Studiegids

nl en

Coschap KNO

Vak
2013-2014

Beschrijving

Het blok Zintuigen en Zenuwstelsel (3e jaar Bachelor) vormt een eerste kennismaking met het vak KNO. Tijdens het coschap KNO (4 weken) wordt hierop voortgeborduurd, waarbij het praktijkgericht leren centraal staat. De blauwdruk voor de invulling van het coschap KNO ligt verankerd in het rooster (zie Blackboardmodule KNO-Algemene Informatie). De geaffilieerde ziekenhuizen bepalen grotendeels zelf de structuur van de praktische invulling van het programma.

Programma

Elke co-assistent krijgt van het geaffilieerde ziekenhuis waar hij/zij is ingedeeld, informatie over o.a. datum en locatie voor de introductie. Naast het praktijkgedeelte zijn er twee gezamenlijke terugkomdagen op donderdag in week 1 en 3 van het rooster in het LUMC voor de hele groep. Op de ochtenden van deze theoriedagen ligt de nadruk op de (klinische) anatomie en veelvoorkomende ziektebeelden. ’s Middags zal het onderwijs verzorgd worden door andere (medisch) specialisten, waar hun vakgebied dat van de KNO kruist. Hierbij zijn de afdelingen Mond- en Kaakchirurgie, Infectieziekten, Medische Ethiek en de afdeling Public Health en Eerstelijns Geneeskunde betrokken. Voor de gastlessen Medische Ethiek en Infectieziekten krijgen de co-assistenten een casus-opdracht, die zij in groepjes van twee moeten uitwerken en presenteren tijdens de bijeenkomst.

Leerdoelen

  • Aan het eind van het co-assistentschap is de student in staat keel-, neus- en oorheelkundige patiëntproblemen te relateren aan KNO-ziektebeelden, waarbij hij of zij tevens kan aangeven wat de verdere gedragslijn moet zijn. De co-assistent kent de plaats van de Keel-, Neus-, en Oorheelkunde in de gezondheidszorg en kan adequaat verwijzen naar dit specialisme.

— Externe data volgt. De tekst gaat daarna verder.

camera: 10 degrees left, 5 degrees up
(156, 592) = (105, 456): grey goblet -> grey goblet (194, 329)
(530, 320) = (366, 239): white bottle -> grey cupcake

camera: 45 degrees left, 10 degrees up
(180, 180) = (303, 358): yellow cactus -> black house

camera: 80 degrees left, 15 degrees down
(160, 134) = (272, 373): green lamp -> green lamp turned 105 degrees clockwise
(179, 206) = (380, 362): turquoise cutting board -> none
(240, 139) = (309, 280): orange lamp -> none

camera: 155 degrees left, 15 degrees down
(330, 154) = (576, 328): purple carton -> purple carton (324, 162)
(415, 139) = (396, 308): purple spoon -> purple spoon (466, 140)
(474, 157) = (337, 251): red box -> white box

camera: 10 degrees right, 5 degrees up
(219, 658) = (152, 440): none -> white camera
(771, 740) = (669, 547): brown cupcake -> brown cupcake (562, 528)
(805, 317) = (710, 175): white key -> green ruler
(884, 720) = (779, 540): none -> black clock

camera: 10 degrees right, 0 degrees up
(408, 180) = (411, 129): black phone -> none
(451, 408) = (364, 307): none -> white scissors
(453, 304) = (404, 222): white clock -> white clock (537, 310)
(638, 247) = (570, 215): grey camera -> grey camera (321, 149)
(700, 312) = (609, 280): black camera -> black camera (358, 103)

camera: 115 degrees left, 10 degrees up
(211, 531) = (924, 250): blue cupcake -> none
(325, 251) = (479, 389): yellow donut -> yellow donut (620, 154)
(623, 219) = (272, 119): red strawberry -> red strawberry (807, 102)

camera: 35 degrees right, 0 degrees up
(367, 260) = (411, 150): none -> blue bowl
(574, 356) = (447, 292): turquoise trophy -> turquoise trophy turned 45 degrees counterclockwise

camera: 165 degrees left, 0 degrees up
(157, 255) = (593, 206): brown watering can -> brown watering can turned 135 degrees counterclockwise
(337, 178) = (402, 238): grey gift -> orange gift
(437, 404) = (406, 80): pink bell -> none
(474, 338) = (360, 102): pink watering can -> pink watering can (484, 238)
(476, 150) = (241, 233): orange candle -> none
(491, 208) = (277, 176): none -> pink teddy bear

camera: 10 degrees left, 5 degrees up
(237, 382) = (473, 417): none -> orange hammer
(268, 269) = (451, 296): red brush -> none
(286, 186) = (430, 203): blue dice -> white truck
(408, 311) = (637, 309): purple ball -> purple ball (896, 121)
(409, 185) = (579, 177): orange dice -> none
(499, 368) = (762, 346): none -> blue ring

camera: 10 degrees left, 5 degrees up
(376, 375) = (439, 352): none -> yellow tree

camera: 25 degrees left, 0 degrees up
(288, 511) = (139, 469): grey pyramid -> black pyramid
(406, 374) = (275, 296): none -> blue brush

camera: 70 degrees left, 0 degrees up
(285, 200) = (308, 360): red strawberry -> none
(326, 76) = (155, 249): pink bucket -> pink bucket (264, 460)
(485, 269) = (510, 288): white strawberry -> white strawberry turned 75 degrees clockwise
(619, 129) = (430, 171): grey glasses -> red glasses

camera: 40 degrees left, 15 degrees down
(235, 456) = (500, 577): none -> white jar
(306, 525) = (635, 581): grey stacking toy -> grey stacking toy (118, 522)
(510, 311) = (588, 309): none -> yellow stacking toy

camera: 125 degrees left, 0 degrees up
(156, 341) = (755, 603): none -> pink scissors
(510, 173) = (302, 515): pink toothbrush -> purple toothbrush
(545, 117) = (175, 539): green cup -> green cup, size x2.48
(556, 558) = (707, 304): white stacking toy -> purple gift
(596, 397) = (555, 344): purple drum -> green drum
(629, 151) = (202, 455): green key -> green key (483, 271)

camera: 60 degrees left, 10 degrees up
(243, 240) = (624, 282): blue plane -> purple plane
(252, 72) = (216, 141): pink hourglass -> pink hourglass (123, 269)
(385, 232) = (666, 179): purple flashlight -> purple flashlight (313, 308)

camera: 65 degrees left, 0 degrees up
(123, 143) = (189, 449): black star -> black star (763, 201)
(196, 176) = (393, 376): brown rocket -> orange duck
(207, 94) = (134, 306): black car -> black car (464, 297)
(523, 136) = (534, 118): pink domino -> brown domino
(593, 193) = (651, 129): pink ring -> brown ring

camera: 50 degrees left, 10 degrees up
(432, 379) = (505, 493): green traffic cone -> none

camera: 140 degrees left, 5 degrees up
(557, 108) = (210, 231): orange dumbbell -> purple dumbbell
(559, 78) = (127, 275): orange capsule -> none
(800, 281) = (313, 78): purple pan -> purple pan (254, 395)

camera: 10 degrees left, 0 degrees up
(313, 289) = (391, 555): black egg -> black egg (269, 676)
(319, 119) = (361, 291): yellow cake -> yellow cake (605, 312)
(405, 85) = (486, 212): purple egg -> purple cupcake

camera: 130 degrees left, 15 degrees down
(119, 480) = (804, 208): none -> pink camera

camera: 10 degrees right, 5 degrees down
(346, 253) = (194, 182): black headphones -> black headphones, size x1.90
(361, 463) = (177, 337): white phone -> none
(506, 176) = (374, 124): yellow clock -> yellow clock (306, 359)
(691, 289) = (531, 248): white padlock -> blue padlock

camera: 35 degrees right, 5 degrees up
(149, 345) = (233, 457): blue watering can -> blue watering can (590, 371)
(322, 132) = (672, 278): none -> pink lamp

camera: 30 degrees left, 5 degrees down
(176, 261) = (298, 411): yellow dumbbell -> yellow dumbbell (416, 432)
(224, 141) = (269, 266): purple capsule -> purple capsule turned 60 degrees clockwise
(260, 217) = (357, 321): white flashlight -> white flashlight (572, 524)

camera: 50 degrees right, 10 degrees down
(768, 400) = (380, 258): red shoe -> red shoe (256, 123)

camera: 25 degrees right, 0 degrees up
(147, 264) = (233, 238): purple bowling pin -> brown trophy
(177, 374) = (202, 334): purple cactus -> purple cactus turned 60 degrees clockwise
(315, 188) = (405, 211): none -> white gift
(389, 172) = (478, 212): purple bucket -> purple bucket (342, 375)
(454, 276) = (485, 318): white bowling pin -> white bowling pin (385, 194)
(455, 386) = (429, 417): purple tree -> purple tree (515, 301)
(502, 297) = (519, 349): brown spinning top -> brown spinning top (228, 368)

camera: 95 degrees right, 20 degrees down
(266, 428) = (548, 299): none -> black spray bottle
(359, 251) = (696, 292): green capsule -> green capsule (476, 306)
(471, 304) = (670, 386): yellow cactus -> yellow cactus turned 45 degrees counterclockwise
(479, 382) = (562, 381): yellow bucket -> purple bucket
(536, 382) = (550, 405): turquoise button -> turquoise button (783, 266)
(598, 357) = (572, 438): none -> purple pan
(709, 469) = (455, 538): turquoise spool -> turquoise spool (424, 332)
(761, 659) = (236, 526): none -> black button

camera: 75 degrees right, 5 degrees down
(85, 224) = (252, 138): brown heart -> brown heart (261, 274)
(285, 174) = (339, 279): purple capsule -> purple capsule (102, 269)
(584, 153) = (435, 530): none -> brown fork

  • De co-assistent kent de onderlinge samenhang van de deelspecialismen in de KNO.

  • De co-assistent leert een speciële KNO-anamnese op te nemen, het KNO-onderzoek te verrichten en deze bevindingen te interpreteren en te rapporteren.

  • De co-assistent leert aan de hand van het bovenstaande een differentiaaldiagnose te maken, mede aan de hand van de beschikbare literatuur.

  • De co-assistent leert een aantal veel voorkomende voor de algemene praktijk relevante diagnosen herkennen.

  • De co-assistent leert bij een KNO-diagnose de actuele therapie op te zoeken in de relevante literatuur.

  • De co-assistent leert het bestaan kennen van en indicatie voor aanvullende diagnostiek in de KNO.

  • De co-assistent leert de onderlinge relatie tussen de KNO en de samenwerkende specialismen kennen en het belang hiervan. De co-assistent kan een patiënt met een KNO-probleem gestructureerd mondeling presenteren aan medici, mede co-assistenten en paramedici.

Toetsing

De eindbeoordeling zal geschieden aan de hand van het “eindbeoordelingsformulier Co-assistenten LUMC”. Bij de totstandkoming hiervan worden tenminste 4 Korte Klinische Beoordelingen gebruikt. Als de casusopdracht en/of de eindtoets onvoldoende worden beoordeeld, wordt het eindbeoordelingsformulier aangehouden. De co-assistent zal het onvoldoende gemaakte onderdeel moeten herkansen. Het “eindbeoordelingsformulier” zal pas worden ingestuurd indien de herkansing voldoende is beoordeeld.